Roy: After she finished her F-bomb laced tirade live in front of millions of people, all I could do was sit there with my mouth agape in stunned silence. Once my brain processed what it had just seen laughter inevitably followed. It was completely unexpected, and a pivotal point in the movie. Kyle knew the chances were good that he was not walking out of that studio after taking a large group of people hostage on live tv. But once his girlfriend was done with him, I believe he made the decision to make sure he died that day. Even though anyone with a brain could see that Kyle was not going to make it to the end credits, he didn’t have to go out like that. It was that verbal curb-stomping that made him want to die for his cause.
Cody: Correct, he was always going to wind up dead. Just like Dominic West’s Walt Camby was always going to be the corrupt bad guy here. Clooney was always going to soften up and root for Budwell along with us. It was all very neat and tidy. At times, too neat and tidy. The Walt Camby character killed me. Both in a good and bad way. He was so over the top obviously evil that it scored quite well on my personal unintentional comedy scale. When he's already been outed as evil, the writers somehow worked in a line where he admits he's cheating on his wife, who we didn't even know existed. I would like to personally shake the hand of the writer who tried to organically force that one in there. Good show, I say!

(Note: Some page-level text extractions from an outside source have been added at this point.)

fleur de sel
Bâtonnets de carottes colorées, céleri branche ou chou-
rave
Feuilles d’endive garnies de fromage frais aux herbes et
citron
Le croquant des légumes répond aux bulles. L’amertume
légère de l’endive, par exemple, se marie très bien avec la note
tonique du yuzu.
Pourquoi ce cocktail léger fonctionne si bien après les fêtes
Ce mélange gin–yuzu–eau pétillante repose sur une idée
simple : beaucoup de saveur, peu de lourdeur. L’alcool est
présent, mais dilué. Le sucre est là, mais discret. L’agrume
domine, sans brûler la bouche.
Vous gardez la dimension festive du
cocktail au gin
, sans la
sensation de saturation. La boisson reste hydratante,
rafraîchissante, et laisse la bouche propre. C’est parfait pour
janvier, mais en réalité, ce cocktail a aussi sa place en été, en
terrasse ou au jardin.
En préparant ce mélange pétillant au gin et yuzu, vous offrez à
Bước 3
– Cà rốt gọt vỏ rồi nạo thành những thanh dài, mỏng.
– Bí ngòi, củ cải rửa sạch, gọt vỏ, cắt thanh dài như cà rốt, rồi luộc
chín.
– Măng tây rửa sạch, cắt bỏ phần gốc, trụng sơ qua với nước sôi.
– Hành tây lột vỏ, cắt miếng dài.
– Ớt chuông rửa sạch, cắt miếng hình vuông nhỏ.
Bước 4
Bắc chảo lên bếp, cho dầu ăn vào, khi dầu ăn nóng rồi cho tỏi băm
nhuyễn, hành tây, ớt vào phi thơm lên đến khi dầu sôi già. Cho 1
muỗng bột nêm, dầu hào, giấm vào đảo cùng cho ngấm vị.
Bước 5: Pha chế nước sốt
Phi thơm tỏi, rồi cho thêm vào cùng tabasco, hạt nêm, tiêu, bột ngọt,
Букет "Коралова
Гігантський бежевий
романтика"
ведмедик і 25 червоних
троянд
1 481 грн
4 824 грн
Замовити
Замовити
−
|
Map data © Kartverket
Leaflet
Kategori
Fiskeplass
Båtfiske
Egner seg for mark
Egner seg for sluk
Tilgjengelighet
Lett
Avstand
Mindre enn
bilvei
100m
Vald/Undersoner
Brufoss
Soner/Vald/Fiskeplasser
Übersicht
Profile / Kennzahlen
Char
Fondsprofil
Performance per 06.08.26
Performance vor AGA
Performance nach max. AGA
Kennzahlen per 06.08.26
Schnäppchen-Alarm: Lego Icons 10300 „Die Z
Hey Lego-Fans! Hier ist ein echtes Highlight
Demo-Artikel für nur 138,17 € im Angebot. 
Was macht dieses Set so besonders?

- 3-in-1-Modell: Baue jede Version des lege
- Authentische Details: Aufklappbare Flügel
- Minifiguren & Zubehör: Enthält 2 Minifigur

Roy: Albeit ridiculous, that wasn’t the most ridiculous thing about this movie. What bothered me most, by far, was the point where we were shown that Walt Camby’s reaction to thinking he was about to die was turned into a viral internet joke. I’m officially calling for a moratorium on any and all movies taking something that happened in the movie and telling us the internet made it into a famous meme, gif, or youtube parody. Listen, we fully understand how terrible we are as a human race. And we know that these things happen, but we don’t take Hollywood’s biggest shortcomings and wave it in their face! How would they like it if we took Barbershop 12: Back in Business and rubbed their nose in it like they were a misbehaving puppy?!
Cody: Yea! I too am indignant! I definitely didn't laugh out loud at all the parodies of Camby...sigh...I'm such a millennial. I thought it was just another enjoyable piece of an overall enjoyable movie. But seriously Hollywood, enough with the horrid sequels. Money monster was an original, and see how happy we are? Here's to hoping we aren't two years out from Money Monster 2: Cash Cow.
Roy: I can see the script now:
Fade in. The camera is focused on a sign that reads “Mount Sinai Children’s Orphanage” being bathed in an orange glow. The camera pans to a raging inferno as the orphanage is burning down to the ground. Camera pans back further and we see Walt Camby watching with a gas can in one hand and a duffel bag full of money in the other.
DUDE. I think we just started a script here. Know any Hollywood big-shots we can get to green light this sequel based solely off of those three sentences? I know you said this doesn’t need a sequel but…… Money dude. We could make a bajillion dollars here.